Getting involved in research as an undergrad

SPSP (Society for Personality and Social Psychology) published a brief primer on getting involved in research as an undergraduate. It’s worth checking out:

Link to the article at SPSP.org.

Intelligence and feedback from the environment

Here is a link to an interesting piece by Tom Stafford on the ever-excellent Mind Hacks blog about intelligence. In General Psychology and Introduction to Psychological Testing, we are/have been studying intelligence. Tom’s take on this is that the essence of intelligence – in humans, the ability to adaptively respond to our environment is gathering and interpreting feedback from the environment about our actions and the actions of others. Interesting stuff, especially the mechanical animals artist Tim Lewis constructs that seem to have some intelligence. It also bears on the measurement of intelligence and what that means.

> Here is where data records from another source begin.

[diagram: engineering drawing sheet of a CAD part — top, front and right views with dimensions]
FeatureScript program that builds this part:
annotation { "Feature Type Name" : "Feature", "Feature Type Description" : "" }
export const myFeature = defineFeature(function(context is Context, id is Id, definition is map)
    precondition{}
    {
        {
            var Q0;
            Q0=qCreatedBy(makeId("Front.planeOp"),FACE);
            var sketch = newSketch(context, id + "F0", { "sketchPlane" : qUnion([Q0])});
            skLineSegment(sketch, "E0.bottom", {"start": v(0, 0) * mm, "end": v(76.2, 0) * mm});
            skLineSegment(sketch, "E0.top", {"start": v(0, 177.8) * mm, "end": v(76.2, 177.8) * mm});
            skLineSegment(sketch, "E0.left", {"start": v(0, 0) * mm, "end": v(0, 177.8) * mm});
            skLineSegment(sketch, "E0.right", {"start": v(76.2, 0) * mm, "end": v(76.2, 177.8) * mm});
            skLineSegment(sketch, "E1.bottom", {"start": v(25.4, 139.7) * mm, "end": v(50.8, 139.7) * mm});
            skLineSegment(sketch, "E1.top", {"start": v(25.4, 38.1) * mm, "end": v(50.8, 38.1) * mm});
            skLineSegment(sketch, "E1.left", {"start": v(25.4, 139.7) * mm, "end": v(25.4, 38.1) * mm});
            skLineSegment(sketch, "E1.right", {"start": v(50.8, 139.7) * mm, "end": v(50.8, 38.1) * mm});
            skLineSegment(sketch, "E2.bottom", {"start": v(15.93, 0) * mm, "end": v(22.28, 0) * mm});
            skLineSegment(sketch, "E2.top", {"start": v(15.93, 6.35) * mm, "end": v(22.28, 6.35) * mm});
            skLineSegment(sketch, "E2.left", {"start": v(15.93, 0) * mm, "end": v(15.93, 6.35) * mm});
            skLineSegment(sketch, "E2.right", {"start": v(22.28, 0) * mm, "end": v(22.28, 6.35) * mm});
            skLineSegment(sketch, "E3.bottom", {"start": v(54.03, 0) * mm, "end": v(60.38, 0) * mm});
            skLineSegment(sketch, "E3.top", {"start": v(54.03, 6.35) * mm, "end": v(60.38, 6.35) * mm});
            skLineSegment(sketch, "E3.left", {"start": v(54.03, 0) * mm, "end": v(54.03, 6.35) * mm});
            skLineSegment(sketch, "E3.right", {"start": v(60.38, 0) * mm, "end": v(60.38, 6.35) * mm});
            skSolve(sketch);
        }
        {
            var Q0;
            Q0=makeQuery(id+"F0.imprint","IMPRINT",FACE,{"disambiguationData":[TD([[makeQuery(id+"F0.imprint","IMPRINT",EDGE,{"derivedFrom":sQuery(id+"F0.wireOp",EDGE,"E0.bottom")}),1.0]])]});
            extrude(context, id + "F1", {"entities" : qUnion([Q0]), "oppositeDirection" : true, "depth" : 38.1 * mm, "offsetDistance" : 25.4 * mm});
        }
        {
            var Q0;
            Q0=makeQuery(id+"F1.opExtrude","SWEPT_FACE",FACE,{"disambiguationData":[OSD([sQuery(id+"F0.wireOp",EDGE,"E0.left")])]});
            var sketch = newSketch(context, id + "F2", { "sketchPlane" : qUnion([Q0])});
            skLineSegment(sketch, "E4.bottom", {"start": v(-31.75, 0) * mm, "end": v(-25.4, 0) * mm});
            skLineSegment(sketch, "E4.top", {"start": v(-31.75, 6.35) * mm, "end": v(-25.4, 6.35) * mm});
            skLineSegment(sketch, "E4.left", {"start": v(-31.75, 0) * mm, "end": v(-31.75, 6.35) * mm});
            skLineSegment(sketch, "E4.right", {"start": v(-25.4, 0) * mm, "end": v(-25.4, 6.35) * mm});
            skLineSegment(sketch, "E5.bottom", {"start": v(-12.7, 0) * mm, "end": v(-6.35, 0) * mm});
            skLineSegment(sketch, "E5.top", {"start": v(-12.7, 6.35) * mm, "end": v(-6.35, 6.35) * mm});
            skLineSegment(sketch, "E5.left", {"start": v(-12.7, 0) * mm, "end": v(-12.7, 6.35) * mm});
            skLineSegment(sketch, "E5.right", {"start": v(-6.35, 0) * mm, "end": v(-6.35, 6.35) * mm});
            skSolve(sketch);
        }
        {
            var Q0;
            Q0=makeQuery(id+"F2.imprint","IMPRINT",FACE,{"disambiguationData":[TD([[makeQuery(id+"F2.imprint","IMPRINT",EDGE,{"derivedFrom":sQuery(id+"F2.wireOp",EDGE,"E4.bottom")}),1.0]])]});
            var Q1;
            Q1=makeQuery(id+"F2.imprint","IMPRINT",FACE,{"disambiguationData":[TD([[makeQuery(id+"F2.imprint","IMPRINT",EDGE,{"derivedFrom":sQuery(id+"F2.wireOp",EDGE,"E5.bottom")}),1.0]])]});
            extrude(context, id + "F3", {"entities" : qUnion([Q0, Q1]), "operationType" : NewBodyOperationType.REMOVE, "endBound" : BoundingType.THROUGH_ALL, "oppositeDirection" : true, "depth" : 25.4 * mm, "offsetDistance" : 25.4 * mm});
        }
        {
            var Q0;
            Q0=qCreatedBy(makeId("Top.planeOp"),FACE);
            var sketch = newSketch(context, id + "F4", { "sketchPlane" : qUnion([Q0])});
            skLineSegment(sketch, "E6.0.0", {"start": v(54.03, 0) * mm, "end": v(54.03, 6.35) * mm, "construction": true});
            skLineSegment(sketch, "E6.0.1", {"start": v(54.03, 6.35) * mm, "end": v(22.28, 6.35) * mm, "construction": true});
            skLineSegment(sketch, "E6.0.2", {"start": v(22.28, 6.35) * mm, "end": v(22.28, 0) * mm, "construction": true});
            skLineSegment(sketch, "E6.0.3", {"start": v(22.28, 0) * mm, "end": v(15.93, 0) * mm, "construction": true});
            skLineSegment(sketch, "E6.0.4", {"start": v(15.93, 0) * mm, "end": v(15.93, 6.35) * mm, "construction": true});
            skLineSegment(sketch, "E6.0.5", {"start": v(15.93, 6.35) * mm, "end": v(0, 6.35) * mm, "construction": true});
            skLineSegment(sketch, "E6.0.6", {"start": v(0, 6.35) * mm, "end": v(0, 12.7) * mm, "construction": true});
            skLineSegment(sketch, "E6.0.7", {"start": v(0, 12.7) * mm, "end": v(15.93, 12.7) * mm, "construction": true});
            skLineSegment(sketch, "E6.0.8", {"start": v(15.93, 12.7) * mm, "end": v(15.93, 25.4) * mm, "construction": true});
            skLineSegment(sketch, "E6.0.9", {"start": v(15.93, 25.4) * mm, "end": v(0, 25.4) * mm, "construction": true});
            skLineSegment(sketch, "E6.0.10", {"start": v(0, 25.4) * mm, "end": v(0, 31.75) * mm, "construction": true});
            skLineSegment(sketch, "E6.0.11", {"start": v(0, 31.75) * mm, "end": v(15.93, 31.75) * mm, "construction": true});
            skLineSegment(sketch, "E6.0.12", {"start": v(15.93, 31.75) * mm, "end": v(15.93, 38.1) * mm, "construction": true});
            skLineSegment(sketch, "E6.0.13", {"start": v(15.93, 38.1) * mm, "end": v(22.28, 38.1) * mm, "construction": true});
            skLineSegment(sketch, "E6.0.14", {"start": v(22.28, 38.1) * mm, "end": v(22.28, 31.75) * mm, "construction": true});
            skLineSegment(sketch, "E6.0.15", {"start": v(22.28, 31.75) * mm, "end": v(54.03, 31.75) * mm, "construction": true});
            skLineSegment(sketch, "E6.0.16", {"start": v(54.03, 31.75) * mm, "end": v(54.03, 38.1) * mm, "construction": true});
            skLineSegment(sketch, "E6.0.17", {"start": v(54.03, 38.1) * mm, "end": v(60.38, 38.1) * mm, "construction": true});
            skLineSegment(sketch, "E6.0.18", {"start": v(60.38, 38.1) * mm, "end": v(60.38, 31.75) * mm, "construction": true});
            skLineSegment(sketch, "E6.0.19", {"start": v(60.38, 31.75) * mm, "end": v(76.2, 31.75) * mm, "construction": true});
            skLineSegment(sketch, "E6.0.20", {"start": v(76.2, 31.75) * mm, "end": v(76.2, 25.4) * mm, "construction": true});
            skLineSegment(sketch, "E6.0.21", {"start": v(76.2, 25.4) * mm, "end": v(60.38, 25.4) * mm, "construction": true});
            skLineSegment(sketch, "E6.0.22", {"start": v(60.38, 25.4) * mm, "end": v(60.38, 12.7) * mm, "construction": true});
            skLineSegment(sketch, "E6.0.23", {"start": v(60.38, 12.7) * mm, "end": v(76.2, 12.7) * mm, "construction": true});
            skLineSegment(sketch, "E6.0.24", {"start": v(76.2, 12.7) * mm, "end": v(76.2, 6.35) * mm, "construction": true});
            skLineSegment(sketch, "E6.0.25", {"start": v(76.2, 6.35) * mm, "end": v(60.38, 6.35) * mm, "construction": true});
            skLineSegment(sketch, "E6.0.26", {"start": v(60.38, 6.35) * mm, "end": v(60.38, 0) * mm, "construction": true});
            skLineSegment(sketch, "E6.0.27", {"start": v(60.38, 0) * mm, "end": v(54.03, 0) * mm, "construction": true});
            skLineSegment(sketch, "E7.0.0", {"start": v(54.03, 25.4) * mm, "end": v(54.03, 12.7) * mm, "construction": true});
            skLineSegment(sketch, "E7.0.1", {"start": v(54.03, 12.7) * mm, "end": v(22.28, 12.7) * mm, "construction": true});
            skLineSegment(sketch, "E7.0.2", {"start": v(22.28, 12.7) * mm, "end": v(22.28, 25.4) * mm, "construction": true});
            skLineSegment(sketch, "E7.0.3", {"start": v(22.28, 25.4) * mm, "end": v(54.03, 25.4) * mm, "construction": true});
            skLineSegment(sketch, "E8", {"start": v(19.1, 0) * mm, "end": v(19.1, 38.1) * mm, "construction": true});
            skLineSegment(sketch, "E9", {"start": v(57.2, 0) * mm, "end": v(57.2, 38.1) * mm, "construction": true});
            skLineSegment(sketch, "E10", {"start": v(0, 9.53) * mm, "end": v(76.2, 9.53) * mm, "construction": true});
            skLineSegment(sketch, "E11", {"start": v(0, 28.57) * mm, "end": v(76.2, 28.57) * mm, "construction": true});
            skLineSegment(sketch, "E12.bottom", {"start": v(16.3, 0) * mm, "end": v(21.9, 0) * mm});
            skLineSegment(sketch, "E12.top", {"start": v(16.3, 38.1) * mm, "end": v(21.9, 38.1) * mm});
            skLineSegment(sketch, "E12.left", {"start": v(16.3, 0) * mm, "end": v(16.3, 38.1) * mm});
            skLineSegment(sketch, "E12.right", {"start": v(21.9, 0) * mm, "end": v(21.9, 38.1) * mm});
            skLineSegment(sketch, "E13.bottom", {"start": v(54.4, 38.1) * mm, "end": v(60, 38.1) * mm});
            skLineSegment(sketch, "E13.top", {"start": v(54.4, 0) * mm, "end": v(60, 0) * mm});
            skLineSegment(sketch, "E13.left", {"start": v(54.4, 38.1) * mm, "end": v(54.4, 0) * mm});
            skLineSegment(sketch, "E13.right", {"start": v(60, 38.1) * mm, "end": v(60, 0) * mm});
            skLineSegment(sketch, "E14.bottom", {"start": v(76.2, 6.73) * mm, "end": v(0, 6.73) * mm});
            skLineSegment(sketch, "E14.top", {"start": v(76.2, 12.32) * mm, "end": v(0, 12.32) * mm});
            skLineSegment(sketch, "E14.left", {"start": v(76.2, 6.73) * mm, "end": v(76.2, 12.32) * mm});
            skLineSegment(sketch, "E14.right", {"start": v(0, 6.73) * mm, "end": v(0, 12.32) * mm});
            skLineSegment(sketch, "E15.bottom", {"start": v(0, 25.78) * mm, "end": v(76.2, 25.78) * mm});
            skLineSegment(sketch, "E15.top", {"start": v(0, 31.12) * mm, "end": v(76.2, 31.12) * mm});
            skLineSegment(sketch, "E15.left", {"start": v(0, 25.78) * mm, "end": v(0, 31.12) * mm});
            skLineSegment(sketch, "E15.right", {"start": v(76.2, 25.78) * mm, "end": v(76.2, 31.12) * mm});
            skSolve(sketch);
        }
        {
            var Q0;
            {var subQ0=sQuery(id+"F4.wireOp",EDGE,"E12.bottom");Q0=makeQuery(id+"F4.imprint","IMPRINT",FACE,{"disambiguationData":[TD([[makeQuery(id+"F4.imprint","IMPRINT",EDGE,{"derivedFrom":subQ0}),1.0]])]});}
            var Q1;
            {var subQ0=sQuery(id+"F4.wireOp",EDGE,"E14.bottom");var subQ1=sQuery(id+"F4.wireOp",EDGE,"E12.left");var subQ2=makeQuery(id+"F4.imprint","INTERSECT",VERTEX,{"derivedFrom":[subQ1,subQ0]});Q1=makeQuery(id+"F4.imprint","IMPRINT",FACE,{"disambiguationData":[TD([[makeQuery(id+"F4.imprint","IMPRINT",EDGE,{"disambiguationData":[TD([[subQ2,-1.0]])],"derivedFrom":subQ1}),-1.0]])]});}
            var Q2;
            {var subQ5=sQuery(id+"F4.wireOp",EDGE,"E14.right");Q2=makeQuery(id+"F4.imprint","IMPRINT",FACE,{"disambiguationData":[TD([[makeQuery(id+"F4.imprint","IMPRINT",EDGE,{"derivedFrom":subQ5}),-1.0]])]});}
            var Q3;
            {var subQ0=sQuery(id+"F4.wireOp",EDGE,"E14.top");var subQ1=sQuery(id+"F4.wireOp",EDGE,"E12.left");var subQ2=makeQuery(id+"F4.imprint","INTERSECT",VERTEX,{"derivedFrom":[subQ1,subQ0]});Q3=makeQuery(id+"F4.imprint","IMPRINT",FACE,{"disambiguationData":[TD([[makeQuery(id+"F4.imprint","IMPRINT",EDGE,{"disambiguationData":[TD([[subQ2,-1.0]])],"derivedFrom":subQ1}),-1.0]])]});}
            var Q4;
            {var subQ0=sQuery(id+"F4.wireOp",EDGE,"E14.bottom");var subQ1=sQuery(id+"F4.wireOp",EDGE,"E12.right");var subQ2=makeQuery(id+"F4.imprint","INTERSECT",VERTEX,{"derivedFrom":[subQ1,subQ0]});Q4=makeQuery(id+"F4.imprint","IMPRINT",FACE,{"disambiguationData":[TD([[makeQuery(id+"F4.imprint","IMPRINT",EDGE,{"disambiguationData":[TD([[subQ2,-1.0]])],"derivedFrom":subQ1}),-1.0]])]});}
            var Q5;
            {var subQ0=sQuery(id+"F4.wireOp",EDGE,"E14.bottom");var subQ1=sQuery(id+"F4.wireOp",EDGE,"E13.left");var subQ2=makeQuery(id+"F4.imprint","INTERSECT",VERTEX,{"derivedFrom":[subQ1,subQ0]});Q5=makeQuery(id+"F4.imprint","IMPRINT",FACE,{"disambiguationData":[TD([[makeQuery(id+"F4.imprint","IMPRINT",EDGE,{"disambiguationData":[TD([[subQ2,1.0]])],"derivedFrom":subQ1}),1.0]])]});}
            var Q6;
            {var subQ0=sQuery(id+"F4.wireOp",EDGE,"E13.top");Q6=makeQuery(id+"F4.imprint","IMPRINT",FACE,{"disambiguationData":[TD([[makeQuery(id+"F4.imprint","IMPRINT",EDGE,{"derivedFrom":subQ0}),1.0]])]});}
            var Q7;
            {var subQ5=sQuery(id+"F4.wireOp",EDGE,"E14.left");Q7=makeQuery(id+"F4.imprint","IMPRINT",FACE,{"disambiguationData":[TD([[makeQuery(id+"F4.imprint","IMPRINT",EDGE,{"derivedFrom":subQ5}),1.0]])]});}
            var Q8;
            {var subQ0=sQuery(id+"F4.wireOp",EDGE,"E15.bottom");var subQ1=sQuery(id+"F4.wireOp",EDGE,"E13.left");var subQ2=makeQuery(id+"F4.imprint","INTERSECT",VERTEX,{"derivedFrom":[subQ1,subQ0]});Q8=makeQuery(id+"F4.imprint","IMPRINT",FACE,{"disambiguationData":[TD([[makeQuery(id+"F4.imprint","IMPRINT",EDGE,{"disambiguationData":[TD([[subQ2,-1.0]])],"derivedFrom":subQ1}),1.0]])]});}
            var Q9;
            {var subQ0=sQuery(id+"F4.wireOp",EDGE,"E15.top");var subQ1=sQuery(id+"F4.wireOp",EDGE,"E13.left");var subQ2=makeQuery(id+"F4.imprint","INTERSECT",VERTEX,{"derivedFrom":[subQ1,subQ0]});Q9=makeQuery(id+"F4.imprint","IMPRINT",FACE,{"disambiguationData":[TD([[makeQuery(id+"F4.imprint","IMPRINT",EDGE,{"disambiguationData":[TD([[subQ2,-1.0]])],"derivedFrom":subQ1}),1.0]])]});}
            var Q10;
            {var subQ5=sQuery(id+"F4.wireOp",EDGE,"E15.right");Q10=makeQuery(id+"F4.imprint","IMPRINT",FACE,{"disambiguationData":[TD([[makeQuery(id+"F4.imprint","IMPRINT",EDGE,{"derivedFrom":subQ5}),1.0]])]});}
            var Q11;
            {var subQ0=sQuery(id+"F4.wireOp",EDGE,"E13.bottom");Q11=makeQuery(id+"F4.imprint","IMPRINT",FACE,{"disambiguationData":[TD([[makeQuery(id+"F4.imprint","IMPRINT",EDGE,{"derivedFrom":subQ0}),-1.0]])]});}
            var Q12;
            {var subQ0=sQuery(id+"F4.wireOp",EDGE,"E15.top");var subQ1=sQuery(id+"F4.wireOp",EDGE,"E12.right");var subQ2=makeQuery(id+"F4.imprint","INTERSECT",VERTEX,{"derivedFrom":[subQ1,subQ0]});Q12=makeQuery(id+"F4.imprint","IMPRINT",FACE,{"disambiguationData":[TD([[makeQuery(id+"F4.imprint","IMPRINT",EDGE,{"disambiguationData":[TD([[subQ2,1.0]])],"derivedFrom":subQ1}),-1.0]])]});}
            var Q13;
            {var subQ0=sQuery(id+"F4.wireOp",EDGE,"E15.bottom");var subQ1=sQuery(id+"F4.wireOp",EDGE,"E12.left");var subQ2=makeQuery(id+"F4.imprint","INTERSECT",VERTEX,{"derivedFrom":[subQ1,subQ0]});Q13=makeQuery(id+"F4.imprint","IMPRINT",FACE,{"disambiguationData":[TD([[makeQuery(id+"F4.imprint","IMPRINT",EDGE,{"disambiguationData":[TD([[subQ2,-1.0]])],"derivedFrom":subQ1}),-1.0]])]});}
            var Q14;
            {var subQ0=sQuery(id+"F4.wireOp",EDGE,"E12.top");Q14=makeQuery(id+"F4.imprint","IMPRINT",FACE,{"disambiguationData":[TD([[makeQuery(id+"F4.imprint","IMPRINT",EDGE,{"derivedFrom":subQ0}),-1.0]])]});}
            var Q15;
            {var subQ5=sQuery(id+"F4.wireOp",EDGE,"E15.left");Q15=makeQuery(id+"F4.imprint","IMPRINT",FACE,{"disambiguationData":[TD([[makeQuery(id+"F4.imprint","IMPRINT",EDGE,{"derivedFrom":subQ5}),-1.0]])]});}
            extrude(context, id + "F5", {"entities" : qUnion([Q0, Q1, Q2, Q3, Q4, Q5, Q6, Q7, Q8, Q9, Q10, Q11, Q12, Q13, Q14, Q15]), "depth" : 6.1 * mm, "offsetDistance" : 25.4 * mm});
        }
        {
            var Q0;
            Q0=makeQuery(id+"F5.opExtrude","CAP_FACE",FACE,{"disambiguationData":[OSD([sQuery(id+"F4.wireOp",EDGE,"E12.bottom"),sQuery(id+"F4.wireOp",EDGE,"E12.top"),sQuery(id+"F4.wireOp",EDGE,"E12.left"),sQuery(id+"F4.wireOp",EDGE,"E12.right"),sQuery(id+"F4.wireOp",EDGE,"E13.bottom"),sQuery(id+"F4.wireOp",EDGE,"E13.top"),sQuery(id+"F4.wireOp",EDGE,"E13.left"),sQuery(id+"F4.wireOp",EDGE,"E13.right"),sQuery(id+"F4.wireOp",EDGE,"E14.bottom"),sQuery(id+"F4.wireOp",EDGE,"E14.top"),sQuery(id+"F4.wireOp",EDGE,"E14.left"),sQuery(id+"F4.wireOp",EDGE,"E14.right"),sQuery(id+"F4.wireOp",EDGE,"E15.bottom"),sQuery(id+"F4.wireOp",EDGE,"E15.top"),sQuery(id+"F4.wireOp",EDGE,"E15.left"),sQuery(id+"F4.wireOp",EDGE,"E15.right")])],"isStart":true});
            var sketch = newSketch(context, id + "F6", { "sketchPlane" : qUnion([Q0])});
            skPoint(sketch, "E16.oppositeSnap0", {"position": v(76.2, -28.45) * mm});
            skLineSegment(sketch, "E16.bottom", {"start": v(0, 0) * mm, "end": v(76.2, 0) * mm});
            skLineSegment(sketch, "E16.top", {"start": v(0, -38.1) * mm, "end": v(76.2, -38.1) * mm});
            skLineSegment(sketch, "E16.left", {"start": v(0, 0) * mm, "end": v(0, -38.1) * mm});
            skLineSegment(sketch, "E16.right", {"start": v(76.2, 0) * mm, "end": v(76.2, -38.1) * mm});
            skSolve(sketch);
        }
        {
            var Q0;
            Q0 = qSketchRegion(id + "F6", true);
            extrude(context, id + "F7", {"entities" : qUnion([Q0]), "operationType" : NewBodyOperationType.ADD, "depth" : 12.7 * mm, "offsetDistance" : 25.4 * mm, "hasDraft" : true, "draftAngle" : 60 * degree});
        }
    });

Mechanical Turk and Clinical Populations

Last night in Intro to Psychogical Testing, we discussed the use of Amazon’s Mechanical Turk system for recruiting participants for reliability studies. The new APS journal Clinical Psychological Science just published an article on the quality and characteristics of Mechanical Turk workers in relation to clinincal variables. Specifically, there was a much higher prevalence of social anxiety, unemployment, and potential substance use disorder. This is good for people studying these areas, but for those studying factors that might intercorrelate with those, it may be a suspect source of participants. Overall though, the reliability between the first wave and second wave of data collection was high, which means that Mturk might be a good place to run reliability and validity studies.